• Required work: Your task is to retype all of the records below with complete accuracy.
** Task data follows **
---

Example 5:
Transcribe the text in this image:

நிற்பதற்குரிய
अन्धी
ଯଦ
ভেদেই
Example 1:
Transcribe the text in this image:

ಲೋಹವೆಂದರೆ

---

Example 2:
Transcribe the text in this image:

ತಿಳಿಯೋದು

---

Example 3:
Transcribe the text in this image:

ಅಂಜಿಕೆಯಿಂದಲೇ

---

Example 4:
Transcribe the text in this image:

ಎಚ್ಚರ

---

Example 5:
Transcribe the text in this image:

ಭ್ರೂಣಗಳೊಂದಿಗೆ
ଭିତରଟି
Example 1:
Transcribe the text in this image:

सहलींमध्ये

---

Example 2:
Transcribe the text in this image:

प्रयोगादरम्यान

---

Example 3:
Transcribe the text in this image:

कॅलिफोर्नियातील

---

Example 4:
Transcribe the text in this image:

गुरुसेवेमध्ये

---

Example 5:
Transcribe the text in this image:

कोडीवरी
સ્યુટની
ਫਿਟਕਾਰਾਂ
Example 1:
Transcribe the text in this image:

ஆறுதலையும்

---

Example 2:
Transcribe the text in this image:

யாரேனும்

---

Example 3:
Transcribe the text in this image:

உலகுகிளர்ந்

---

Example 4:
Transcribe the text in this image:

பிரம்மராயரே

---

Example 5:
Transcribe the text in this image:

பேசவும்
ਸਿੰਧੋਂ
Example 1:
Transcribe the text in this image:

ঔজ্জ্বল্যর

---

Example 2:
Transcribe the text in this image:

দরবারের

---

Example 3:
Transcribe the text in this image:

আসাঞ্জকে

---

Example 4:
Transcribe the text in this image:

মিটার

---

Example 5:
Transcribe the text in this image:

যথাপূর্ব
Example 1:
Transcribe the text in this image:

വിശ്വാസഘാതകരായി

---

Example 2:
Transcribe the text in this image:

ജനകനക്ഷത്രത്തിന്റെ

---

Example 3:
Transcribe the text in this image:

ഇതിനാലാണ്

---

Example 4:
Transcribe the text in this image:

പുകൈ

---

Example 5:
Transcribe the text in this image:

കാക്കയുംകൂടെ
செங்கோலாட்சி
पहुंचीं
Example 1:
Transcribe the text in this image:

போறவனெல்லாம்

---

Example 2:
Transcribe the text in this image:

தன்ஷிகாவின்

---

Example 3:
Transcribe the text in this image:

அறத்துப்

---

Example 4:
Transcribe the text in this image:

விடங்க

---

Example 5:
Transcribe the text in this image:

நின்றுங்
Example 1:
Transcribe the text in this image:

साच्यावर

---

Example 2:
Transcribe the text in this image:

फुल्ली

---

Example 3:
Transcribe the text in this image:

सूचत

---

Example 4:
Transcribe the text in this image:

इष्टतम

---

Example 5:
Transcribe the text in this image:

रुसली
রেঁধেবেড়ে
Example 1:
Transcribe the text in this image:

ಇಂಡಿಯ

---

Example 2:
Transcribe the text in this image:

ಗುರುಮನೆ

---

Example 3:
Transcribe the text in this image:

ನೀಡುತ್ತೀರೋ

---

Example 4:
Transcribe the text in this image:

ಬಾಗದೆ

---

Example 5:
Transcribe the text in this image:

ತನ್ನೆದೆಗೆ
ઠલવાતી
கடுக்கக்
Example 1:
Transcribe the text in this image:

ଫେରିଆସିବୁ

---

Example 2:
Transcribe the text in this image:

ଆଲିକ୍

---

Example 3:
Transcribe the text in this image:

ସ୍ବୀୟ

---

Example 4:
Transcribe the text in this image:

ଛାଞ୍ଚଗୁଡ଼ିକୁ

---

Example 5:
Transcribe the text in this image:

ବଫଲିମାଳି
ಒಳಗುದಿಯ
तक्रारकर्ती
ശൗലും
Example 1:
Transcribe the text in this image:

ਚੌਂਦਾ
** End of Task data **
• Written solution:
---

Example 5:
Transcribe the text in this image:

நிற்பதற்குரிய
अन्धी
ଯଦ
ভেদেই
Example 1:
Transcribe the text in this image:

ಲೋಹವೆಂದರೆ

---

Example 2:
Transcribe the text in this image:

ತಿಳಿಯೋದು

---

Example 3:
Transcribe the text in this image:

ಅಂಜಿಕೆಯಿಂದಲೇ

---

Example 4:
Transcribe the text in this image:

ಎಚ್ಚರ

---

Example 5:
Transcribe the text in this image:

ಭ್ರೂಣಗಳೊಂದಿಗೆ
ଭିତରଟି
Example 1:
Transcribe the text in this image:

सहलींमध्ये

---

Example 2:
Transcribe the text in this image:

प्रयोगादरम्यान

---

Example 3:
Transcribe the text in this image:

कॅलिफोर्नियातील

---

Example 4:
Transcribe the text in this image:

गुरुसेवेमध्ये

---

Example 5:
Transcribe the text in this image:

कोडीवरी
સ્યુટની
ਫਿਟਕਾਰਾਂ
Example 1:
Transcribe the text in this image:

ஆறுதலையும்

---

Example 2:
Transcribe the text in this image:

யாரேனும்

---

Example 3:
Transcribe the text in this image:

உலகுகிளர்ந்

---

Example 4:
Transcribe the text in this image:

பிரம்மராயரே

---

Example 5:
Transcribe the text in this image:

பேசவும்
ਸਿੰਧੋਂ
Example 1:
Transcribe the text in this image:

ঔজ্জ্বল্যর

---

Example 2:
Transcribe the text in this image:

দরবারের

---

Example 3:
Transcribe the text in this image:

আসাঞ্জকে

---

Example 4:
Transcribe the text in this image:

মিটার

---

Example 5:
Transcribe the text in this image:

যথাপূর্ব
Example 1:
Transcribe the text in this image:

വിശ്വാസഘാതകരായി

---

Example 2:
Transcribe the text in this image:

ജനകനക്ഷത്രത്തിന്റെ

---

Example 3:
Transcribe the text in this image:

ഇതിനാലാണ്

---

Example 4:
Transcribe the text in this image:

പുകൈ

---

Example 5:
Transcribe the text in this image:

കാക്കയുംകൂടെ
செங்கோலாட்சி
पहुंचीं
Example 1:
Transcribe the text in this image:

போறவனெல்லாம்

---

Example 2:
Transcribe the text in this image:

தன்ஷிகாவின்

---

Example 3:
Transcribe the text in this image:

அறத்துப்

---

Example 4:
Transcribe the text in this image:

விடங்க

---

Example 5:
Transcribe the text in this image:

நின்றுங்
Example 1:
Transcribe the text in this image:

साच्यावर

---

Example 2:
Transcribe the text in this image:

फुल्ली

---

Example 3:
Transcribe the text in this image:

सूचत

---

Example 4:
Transcribe the text in this image:

इष्टतम

---

Example 5:
Transcribe the text in this image:

रुसली
রেঁধেবেড়ে
Example 1:
Transcribe the text in this image:

ಇಂಡಿಯ

---

Example 2:
Transcribe the text in this image:

ಗುರುಮನೆ

---

Example 3:
Transcribe the text in this image:

ನೀಡುತ್ತೀರೋ

---

Example 4:
Transcribe the text in this image:

ಬಾಗದೆ

---

Example 5:
Transcribe the text in this image:

ತನ್ನೆದೆಗೆ
ઠલવાતી
கடுக்கக்
Example 1:
Transcribe the text in this image:

ଫେରିଆସିବୁ

---

Example 2:
Transcribe the text in this image:

ଆଲିକ୍

---

Example 3:
Transcribe the text in this image:

ସ୍ବୀୟ

---

Example 4:
Transcribe the text in this image:

ଛାଞ୍ଚଗୁଡ଼ିକୁ

---

Example 5:
Transcribe the text in this image:

ବଫଲିମାଳି
ಒಳಗುದಿಯ
तक्रारकर्ती
ശൗലും
Example 1:
Transcribe the text in this image:

ਚੌਂਦਾ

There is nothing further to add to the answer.